Die PALS-Methodik erwies sich besonders nützlich, um zu unterscheiden, wie CO2 und Wasser innerhalb des Materials interagieren. Unter feuchten Bedingungen zeigten die PALS-Daten, dass Wasser bei niedriger Luftfeuchtigkeit isolierte Cluster formt, bei höherer Luftfeuchtigkeit jedoch zusammenhängende Netzwerke bildet.

„Diese strukturellen Veränderungen wirken sich auf die Zugänglichkeit der Poren aus. Dennoch behält CALF-20 seine signifikante CO2-Adsorptionskapazität bei einer relativen Luftfeuchtigkeit von unter 40 Prozent bei. Herkömmliche Gasadsorptionsmethoden allein hätten Schwierigkeiten, diese feinen strukturellen Veränderungen aufzulösen, was den einzigartigen Wert von PALS bei der Analyse dynamischer Gas-Material-Wechselwirkungen zeigt“, resümiert Prof. Stefan Kaskel von der TUD.

Eine zentrale Herausforderung bei der CO2-Abscheidung

In industriellen Anwendungen wird CO2 selten aus trockenen Gasströmen abgeschieden, fast immer ist Feuchtigkeit vorhanden. Dies stellt für viele Materialien eine Herausforderung dar, da Wassermoleküle oft mit CO2 um Adsorptionsstellen konkurrieren – ein Prozess, der die Effizienz verringert.

Mit Hilfe feuchtigkeitskontrollierter In-situ-Experimente entdeckte das Team, dass CALF-20 auch in Gegenwart von Wasser eine robuste CO2-Adsorptionsleistung beibehält, wobei die Höhe der relativen Luftfeuchtigkeit diese Robustheit bestimmt. Bei niedriger Luftfeuchtigkeit bleiben die Wassermoleküle innerhalb des Gerüsts isoliert. Diese Netzwerkbildung verändert das freie Volumen des Materials, aber CO2 findet immer noch verfügbare Adsorptionsstellen, was die Widerstandsfähigkeit von CALF-20 unter feuchten Bedingungen beweist. Bei zunehmend höherer Luftfeuchtigkeit bilden die Wassermoleküle miteinander verbundene Wasserstoffbrücken-Netzwerke, so dass die Wasseraufnahme langsam dominiert.

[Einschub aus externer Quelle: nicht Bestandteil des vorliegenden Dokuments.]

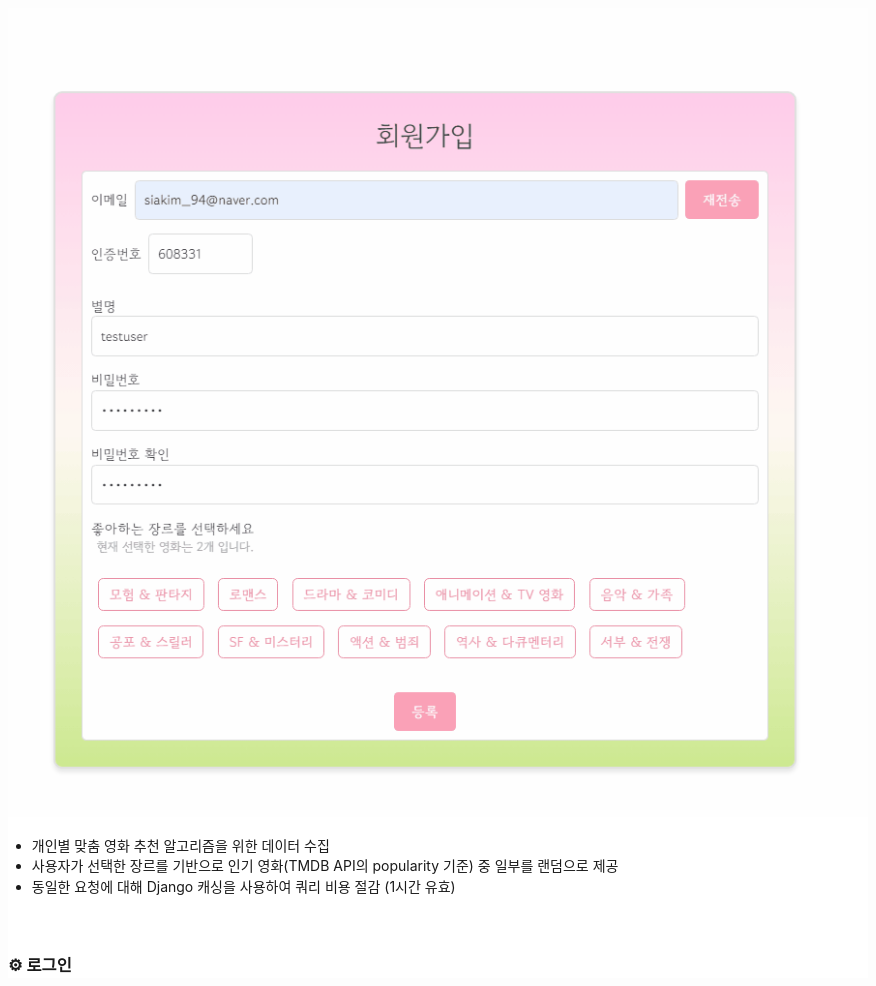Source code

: ![signup](README_assets/signup.gif)

- 개인별 맞춤 영화 추천 알고리즘을 위한 데이터 수집
- 사용자가 선택한 장르를 기반으로 인기 영화(TMDB API의 popularity 기준) 중 일부를 랜덤으로 제공
- 동일한 요청에 대해 Django 캐싱을 사용하여 쿼리 비용 절감 (1시간 유효)

<br>

### ⚙ 로그인
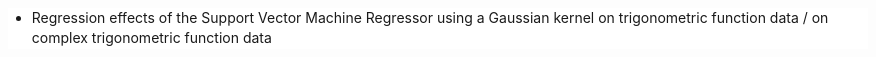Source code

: - Regression effects of the Support Vector Machine Regressor using a Gaussian kernel on trigonometric function data / on complex trigonometric function data<br>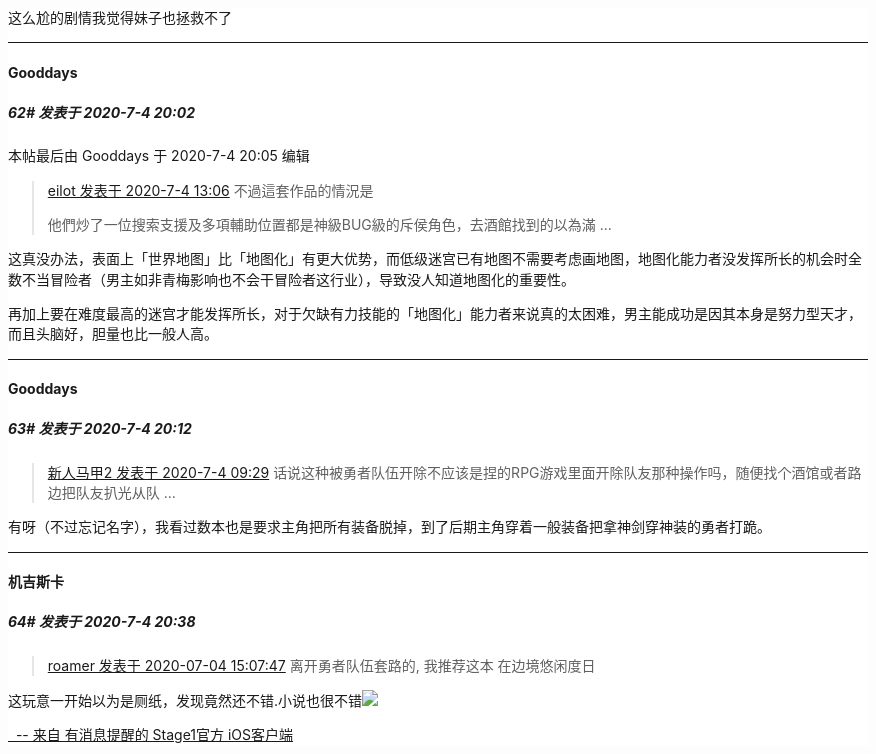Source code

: 


这么尬的剧情我觉得妹子也拯救不了







*****

####  Gooddays  
##### 62#       发表于 2020-7-4 20:02



 本帖最后由 Gooddays 于 2020-7-4 20:05 编辑 
<blockquote><a href="httphttps://bbs.saraba1st.com/2b/forum.php?mod=redirect&amp;goto=findpost&amp;pid=48063386&amp;ptid=1945708" target="_blank">eilot 发表于 2020-7-4 13:06</a>
不過這套作品的情況是

他們炒了一位搜索支援及多項輔助位置都是神級BUG級的斥侯角色，去酒館找到的以為滿 ...</blockquote>
这真没办法，表面上「世界地图」比「地图化」有更大优势，而低级迷宫已有地图不需要考虑画地图，地图化能力者没发挥所长的机会时全数不当冒险者（男主如非青梅影响也不会干冒险者这行业），导致没人知道地图化的重要性。

再加上要在难度最高的迷宫才能发挥所长，对于欠缺有力技能的「地图化」能力者来说真的太困难，男主能成功是因其本身是努力型天才，而且头脑好，胆量也比一般人高。







*****

####  Gooddays  
##### 63#       发表于 2020-7-4 20:12



<blockquote><a href="httphttps://bbs.saraba1st.com/2b/forum.php?mod=redirect&amp;goto=findpost&amp;pid=48060668&amp;ptid=1945708" target="_blank">新人马甲2 发表于 2020-7-4 09:29</a>
话说这种被勇者队伍开除不应该是捏的RPG游戏里面开除队友那种操作吗，随便找个酒馆或者路边把队友扒光从队 ...</blockquote>
有呀（不过忘记名字），我看过数本也是要求主角把所有装备脱掉，到了后期主角穿着一般装备把拿神剑穿神装的勇者打跪。







*****

####  机吉斯卡  
##### 64#       发表于 2020-7-4 20:38



<blockquote><a href="httphttps://bbs.saraba1st.com/2b/forum.php?mod=redirect&amp;goto=findpost&amp;pid=48064807&amp;ptid=1945708" target="_blank">roamer 发表于 2020-07-04 15:07:47</a>
离开勇者队伍套路的, 我推荐这本 在边境悠闲度日</blockquote>这玩意一开始以为是厕纸，发现竟然还不错.小说也很不错<img src="https://static.saraba1st.com/image/smiley/face2017/068.png" referrerpolicy="no-referrer">

[  -- 来自 有消息提醒的 Stage1官方 iOS客户端](https://itunes.apple.com/fi/app/saraba1st/id1221237470?mt=8)
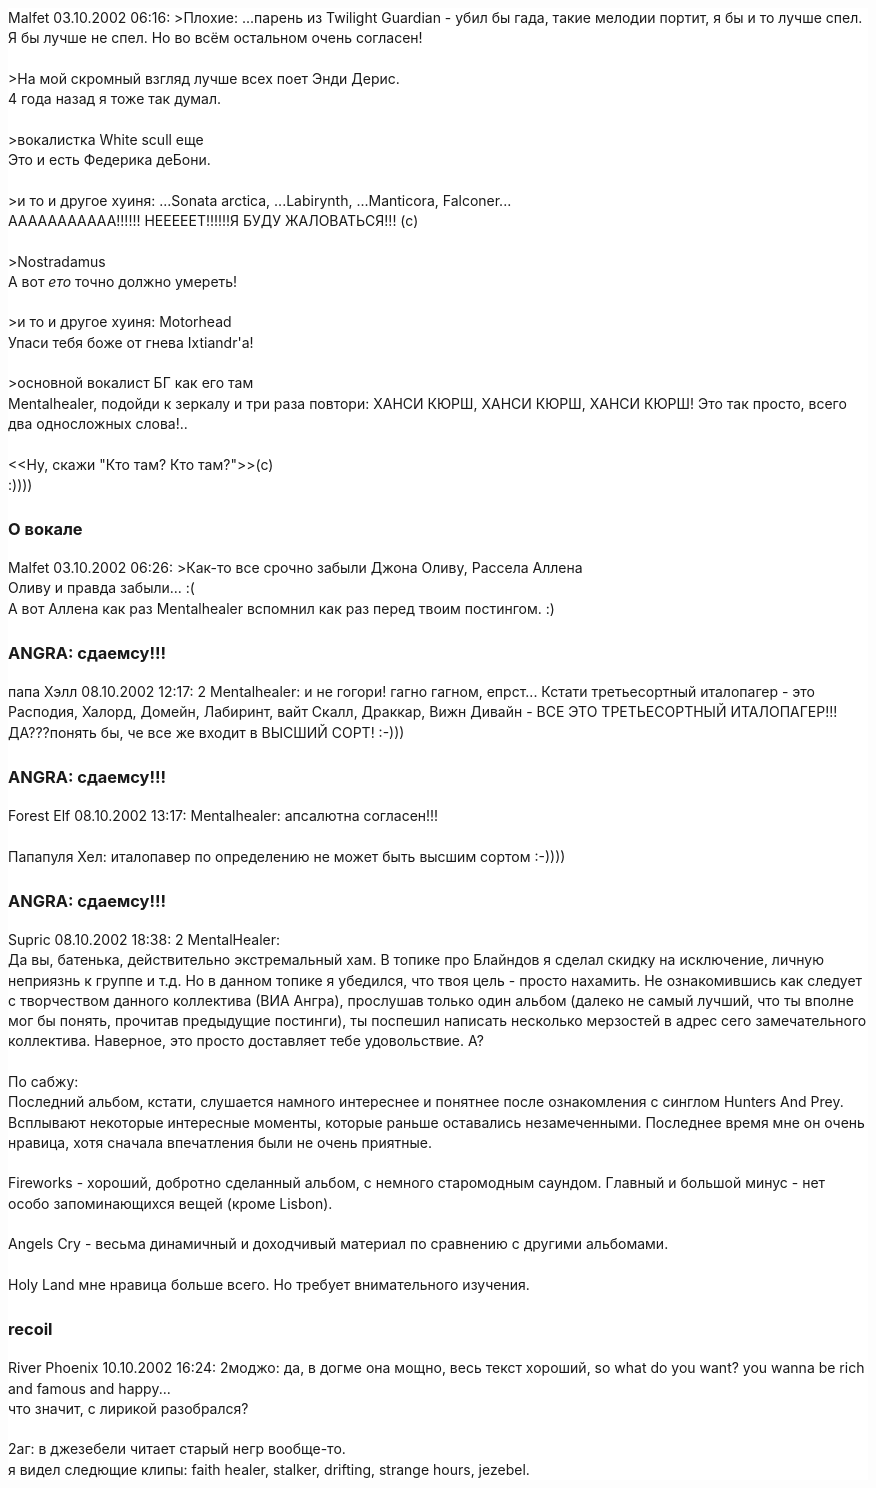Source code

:Malfet 03.10.2002 06:16:
&gt;Плохие: ...парень из Twilight Guardian - убил бы гада, такие мелодии портит, я бы и то лучше спел.<BR>Я бы лучше не спел. Но во всём остальном очень согласен!<BR><BR>&gt;На мой скромный взгляд лучше всех поет Энди Дерис.<BR>4 года назад я тоже так думал.<BR><BR>&gt;вокалистка White scull еще <BR>Это и есть Федерика деБони.<BR><BR>&gt;и то и другое хуиня: ...Sonata arctica, ...Labirynth, ...Manticora, Falconer...<BR>ААААААААААА!!!!!! НЕЕЕЕЕТ!!!!!!Я БУДУ ЖАЛОВАТЬСЯ!!! (с)<BR><BR>&gt;Nostradamus<BR>А вот _ето_ точно должно умереть!<BR><BR>&gt;и то и другое хуиня: Motorhead<BR>Упаси тебя боже от гнева Ixtiandr'a!<BR><BR>&gt;основной вокалист БГ как его там<BR>Mentalhealer, подойди к зеркалу и три раза повтори: ХАНСИ КЮРШ, ХАНСИ КЮРШ, ХАНСИ КЮРШ! Это так просто, всего два односложных слова!..<BR><BR>&lt;&lt;Ну, скажи "Кто там? Кто там?"&gt;&gt;(с)<BR>:))))

### О вокале

Malfet 03.10.2002 06:26:
&gt;Как-то все срочно забыли Джона Оливу, Рассела Аллена<BR>Оливу и правда забыли... :(<BR>А вот Аллена как раз Mentalhealer вспомнил как раз перед твоим постингом. :)

### ANGRA: сдаемсу!!!

папа Хэлл 08.10.2002 12:17:
2 Mentalhealer: и не гогори! гагно гагном, епрст... Кстати третьесортный италопагер - это Расподия, Халорд, Домейн, Лабиринт, вайт Скалл, Драккар, Вижн Дивайн - ВСЕ ЭТО ТРЕТЬЕСОРТНЫЙ ИТАЛОПАГЕР!!! ДА???понять бы, че все же входит в ВЫСШИЙ СОРТ! :-)))

### ANGRA: сдаемсу!!!

Forest Elf 08.10.2002 13:17:
Mentalhealer: апсалютна согласен!!!<BR><BR>Папапуля Хел: италопавер по определению не может быть высшим сортом :-))))

### ANGRA: сдаемсу!!!

Supric 08.10.2002 18:38:
2 MentalHealer:<BR>Да вы, батенька, действительно экстремальный хам. В топике про Блайндов я сделал скидку на исключение, личную неприязнь к группе и т.д. Но в данном топике я убедился, что твоя цель - просто нахамить. Не ознакомившись как следует с творчеством данного коллектива (ВИА Ангра), прослушав только один альбом (далеко не самый лучший, что ты вполне мог бы понять, прочитав предыдущие постинги), ты поспешил написать несколько мерзостей в адрес сего замечательного коллектива. Наверное, это просто доставляет тебе удовольствие. А?<BR><BR>По сабжу:<BR>Последний альбом, кстати, слушается намного интереснее и понятнее после ознакомления с синглом Hunters And Prey. Всплывают некоторые интересные моменты, которые раньше оставались незамеченными. Последнее время мне он очень нравица, хотя сначала впечатления были не очень приятные.<BR><BR>Fireworks - хороший, добротно сделанный альбом, с немного старомодным саундом. Главный и большой минус - нет особо запоминающихся вещей (кроме Lisbon).<BR><BR>Angels Cry - весьма динамичный и доходчивый материал по сравнению с другими альбомами. <BR><BR>Holy Land мне нравица больше всего. Но требует внимательного изучения.

### recoil

River Phoenix 10.10.2002 16:24:
2моджо: да, в догме она мощно, весь текст хороший, so what do you want? you wanna be rich and famous and happy...<BR>что значит, с лирикой разобрался?<BR><BR>2аг: в джезебели читает старый негр вообще-то.<BR>я видел следющие клипы: faith healer, stalker, drifting, strange hours, jezebel.
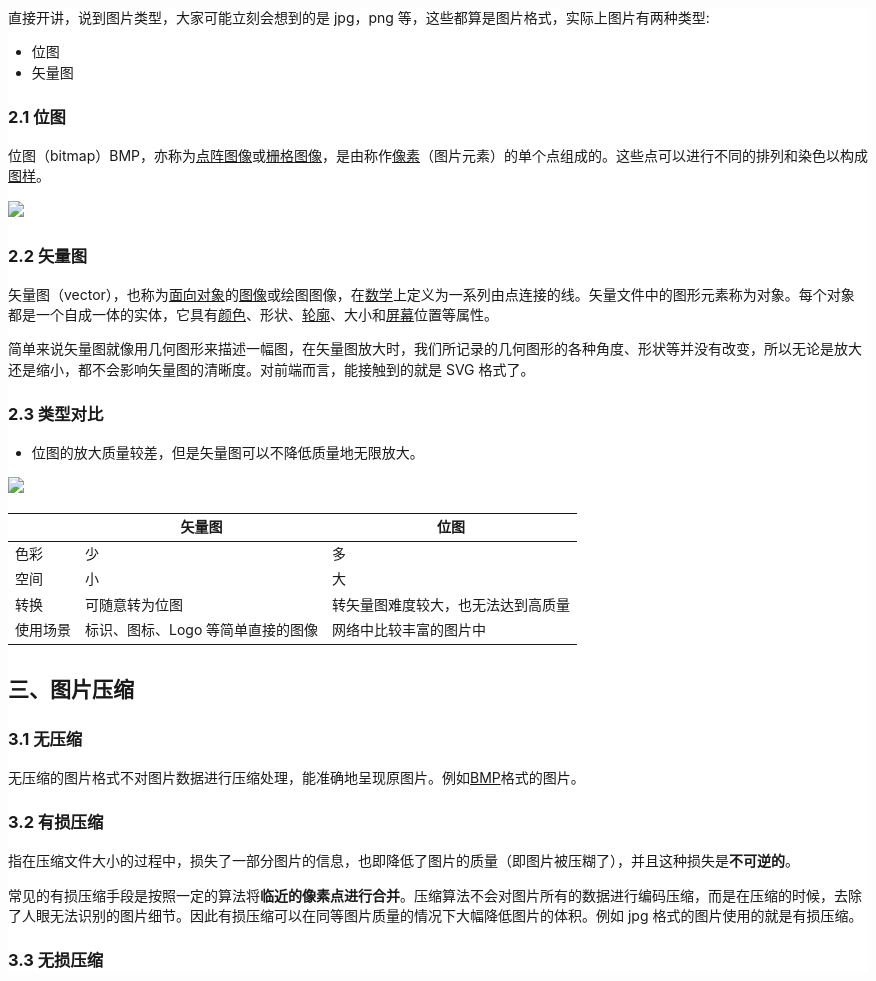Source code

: 直接开讲，说到图片类型，大家可能立刻会想到的是 jpg，png 等，这些都算是图片格式，实际上图片有两种类型:

- 位图
- 矢量图

### 2.1 位图

位图（bitmap）BMP，亦称为[点阵图像](https://baike.baidu.com/item/点阵图像)或[栅格图像](https://baike.baidu.com/item/栅格图像/10602114)，是由称作[像素](https://baike.baidu.com/item/像素/95084)（图片元素）的单个点组成的。这些点可以进行不同的排列和染色以构成[图样](https://baike.baidu.com/item/图样/63558)。

![](https://p3-juejin.byteimg.com/tos-cn-i-k3u1fbpfcp/dfa5df10dac84c2f806347b450d3cfda~tplv-k3u1fbpfcp-zoom-1.image)

### 2.2 矢量图

矢量图（vector），也称为[面向对象](https://baike.baidu.com/item/面向对象)的[图像](https://baike.baidu.com/item/图像)或绘图图像，在[数学](https://baike.baidu.com/item/数学/107037)上定义为一系列由点连接的线。矢量文件中的图形元素称为对象。每个对象都是一个自成一体的实体，它具有[颜色](https://baike.baidu.com/item/颜色/5014)、形状、[轮廓](https://baike.baidu.com/item/轮廓/4155218)、大小和[屏幕](https://baike.baidu.com/item/屏幕/3750314)位置等属性。

简单来说矢量图就像用几何图形来描述一幅图，在矢量图放大时，我们所记录的几何图形的各种角度、形状等并没有改变，所以无论是放大还是缩小，都不会影响矢量图的清晰度。对前端而言，能接触到的就是 SVG 格式了。

### 2.3 类型对比

- 位图的放大质量较差，但是矢量图可以不降低质量地无限放大。

![](https://p3-juejin.byteimg.com/tos-cn-i-k3u1fbpfcp/9aa94f82a4014f9db2c7e6a5981c2b6d~tplv-k3u1fbpfcp-zoom-1.image)

|          | 矢量图                            | 位图                               |
| -------- | --------------------------------- | ---------------------------------- |
| 色彩     | 少                                | 多                                 |
| 空间     | 小                                | 大                                 |
| 转换     | 可随意转为位图                    | 转矢量图难度较大，也无法达到高质量 |
| 使用场景 | 标识、图标、Logo 等简单直接的图像 | 网络中比较丰富的图片中             |

## 三、图片压缩

### 3.1 无压缩

无压缩的图片格式不对图片数据进行压缩处理，能准确地呈现原图片。例如[BMP](https://baike.baidu.com/item/BMP格式/3427000?fr=aladdin)格式的图片。

### 3.2 有损压缩

指在压缩文件大小的过程中，损失了一部分图片的信息，也即降低了图片的质量（即图片被压糊了），并且这种损失是**不可逆的**。

常见的有损压缩手段是按照一定的算法将**临近的像素点进行合并**。压缩算法不会对图片所有的数据进行编码压缩，而是在压缩的时候，去除了人眼无法识别的图片细节。因此有损压缩可以在同等图片质量的情况下大幅降低图片的体积。例如 jpg 格式的图片使用的就是有损压缩。

### 3.3 无损压缩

Durch das Zusammenwirken von PALS mit anderen Charakterisierungstechniken bietet die Studie ein umfassendes Verständnis dafür, wie CALF-20 CO2 unter verschiedenen Umweltbedingungen abscheidet. Die Ergebnisse deuten darauf hin, dass CALF-20 eine skalierbare und energieeffiziente Lösung für die industrielle CO2-Abscheidung sein könnte, insbesondere in Umgebungen, in denen Feuchtigkeit eine Herausforderung darstellt. CALF-20 wurde von Forschenden der Universität Calgary entwickelt und ist bereits für eine Produktion im Maßstab von mehreren Kilogramm ausgelegt, was es zu einem guten Kandidaten für reale Anwendungen macht.

Diese Erkenntnisse könnten den Weg für die Optimierung von MOFs der nächsten Generation für den großtechnischen Einsatz zur CO2-Abscheidung und -speicherung ebnen. Weitere Forschungsarbeiten werden sich auf die Langzeitstabilität und die Prozessintegration konzentrieren, um der Anwendung von CALF-20 in industriellen CO2-Reduktionsstrategien näher zu kommen.